Methods Between June 2011 and January 2015, 6 ruptured BBL aneurysms were treated at our institution. Four were located in the carotid siphon, 2 in the posterior circulation. Endovascular procedures were carried out between day 7 and day 15 after the hemorrhagic event. One patient was treated surgically. Flow-diverter stents (FDS) were used in 4 cases. Two telescopic laser-cut stents were used in one case. Double antiplatelet therapy was started 4 days before treatment in 1 case and the day of the procedure in the remaining 4 cases. Angiographic follow-up was carried out by MRA and DSA at 1 month, 6 months and 1 year.

Results All endovascular procedures were performed without technical difficulties. Antiplatelet treatment was started 4 days prior to procedure in one case and the day of the intervention in the other cases. One patient presented a transient motor deficit at day 1 after treatment. One patient had a peroperative cerebellar ischemia after FDS deployment, despite antiplatelet treatment. One patient treated by surgery had a fatal brain ischemia after peroperative aneurysmal rupture that eventually required clipping of the carotid siphon. Imaging follow was available for the remaining 5 patients. No patent rebled prior to treatment or during follow-up. Three out of five aneurysms were completely occluded at latest follow-up.
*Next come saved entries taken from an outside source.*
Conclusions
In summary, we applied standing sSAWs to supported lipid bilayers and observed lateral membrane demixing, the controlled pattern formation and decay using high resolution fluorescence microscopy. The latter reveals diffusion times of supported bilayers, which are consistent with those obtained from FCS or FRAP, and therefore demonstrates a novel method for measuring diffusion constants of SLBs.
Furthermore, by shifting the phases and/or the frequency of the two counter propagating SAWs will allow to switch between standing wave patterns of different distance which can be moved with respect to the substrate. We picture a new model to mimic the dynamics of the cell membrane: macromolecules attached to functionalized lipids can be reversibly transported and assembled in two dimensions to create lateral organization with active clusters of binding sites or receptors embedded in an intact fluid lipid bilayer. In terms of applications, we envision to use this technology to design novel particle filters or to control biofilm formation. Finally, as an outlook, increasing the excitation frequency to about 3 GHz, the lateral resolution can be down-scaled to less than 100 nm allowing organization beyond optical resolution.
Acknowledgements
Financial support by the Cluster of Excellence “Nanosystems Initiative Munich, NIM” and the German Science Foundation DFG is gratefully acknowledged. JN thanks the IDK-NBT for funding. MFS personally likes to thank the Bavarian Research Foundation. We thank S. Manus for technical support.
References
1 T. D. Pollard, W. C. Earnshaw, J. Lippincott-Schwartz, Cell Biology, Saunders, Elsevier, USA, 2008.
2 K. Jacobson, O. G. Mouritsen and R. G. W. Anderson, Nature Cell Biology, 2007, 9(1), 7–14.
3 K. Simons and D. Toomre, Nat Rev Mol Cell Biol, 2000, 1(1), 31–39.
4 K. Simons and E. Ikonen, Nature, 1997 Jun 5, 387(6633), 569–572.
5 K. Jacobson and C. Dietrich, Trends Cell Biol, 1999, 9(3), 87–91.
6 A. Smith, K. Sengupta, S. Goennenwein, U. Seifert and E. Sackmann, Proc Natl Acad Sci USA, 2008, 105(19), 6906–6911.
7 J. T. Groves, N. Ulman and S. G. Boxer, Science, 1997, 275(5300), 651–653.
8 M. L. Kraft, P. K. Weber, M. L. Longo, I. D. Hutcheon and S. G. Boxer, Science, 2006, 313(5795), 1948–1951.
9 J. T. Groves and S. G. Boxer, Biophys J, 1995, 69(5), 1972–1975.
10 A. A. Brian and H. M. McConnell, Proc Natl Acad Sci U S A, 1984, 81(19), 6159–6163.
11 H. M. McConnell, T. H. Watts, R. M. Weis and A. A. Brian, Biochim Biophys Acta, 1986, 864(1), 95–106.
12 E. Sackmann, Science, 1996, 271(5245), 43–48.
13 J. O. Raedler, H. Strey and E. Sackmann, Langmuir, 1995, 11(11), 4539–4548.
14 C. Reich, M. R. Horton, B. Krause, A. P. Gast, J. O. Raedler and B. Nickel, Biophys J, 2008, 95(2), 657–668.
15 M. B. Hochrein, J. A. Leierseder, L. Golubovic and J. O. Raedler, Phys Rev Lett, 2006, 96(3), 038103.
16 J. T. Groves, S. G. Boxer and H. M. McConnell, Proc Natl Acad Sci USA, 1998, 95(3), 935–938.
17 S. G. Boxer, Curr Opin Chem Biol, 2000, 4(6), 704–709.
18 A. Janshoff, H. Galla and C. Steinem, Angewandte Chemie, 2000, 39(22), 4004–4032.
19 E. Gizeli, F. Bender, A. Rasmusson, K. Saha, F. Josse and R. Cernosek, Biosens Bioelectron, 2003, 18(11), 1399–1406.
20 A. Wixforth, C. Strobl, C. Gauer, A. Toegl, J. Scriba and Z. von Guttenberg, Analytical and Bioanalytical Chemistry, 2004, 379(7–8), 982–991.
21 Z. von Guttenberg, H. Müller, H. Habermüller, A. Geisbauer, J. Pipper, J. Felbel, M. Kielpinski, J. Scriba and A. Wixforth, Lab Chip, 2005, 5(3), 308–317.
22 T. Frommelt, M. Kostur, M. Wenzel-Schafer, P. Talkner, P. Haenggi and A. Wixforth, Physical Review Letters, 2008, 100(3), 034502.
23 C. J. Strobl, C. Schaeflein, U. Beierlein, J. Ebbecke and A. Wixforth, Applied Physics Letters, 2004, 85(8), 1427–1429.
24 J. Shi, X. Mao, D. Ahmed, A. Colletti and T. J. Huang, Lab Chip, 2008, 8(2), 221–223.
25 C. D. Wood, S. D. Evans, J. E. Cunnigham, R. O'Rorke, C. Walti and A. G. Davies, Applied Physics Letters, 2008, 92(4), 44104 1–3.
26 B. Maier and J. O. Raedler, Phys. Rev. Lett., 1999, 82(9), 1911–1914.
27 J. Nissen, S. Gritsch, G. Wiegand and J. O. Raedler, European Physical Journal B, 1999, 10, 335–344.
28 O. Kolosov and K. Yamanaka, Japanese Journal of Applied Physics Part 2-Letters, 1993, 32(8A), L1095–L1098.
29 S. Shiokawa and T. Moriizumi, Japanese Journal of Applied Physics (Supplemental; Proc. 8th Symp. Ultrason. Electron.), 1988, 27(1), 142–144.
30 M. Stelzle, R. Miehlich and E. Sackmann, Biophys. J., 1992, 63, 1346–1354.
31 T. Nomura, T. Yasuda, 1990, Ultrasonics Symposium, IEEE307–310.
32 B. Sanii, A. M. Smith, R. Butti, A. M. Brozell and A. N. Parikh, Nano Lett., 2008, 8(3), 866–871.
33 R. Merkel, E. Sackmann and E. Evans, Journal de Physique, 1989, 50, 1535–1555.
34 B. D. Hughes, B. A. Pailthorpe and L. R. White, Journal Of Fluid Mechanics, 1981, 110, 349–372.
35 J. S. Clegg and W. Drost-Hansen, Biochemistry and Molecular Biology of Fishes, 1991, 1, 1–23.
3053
Conclusion Modern endovascular techniques for the treatment of ruptures BBL aneurysms, including the use of flow-diversion, seem promising. Treatment in the subacute phase may be considered as an option in relation to other clinical issues (patient WFNS grade, risk of rebleed under antiplatelet therapy, ventricular shunting) when pondering overall risks and benefits in patient management.

Disclosures F. Di Maria: None. J. Gabrieli: None. B. Bartolini: None. S. Pistocchi: None. J. Chiras: None. N. Sourour: None. F. Clarençon: None.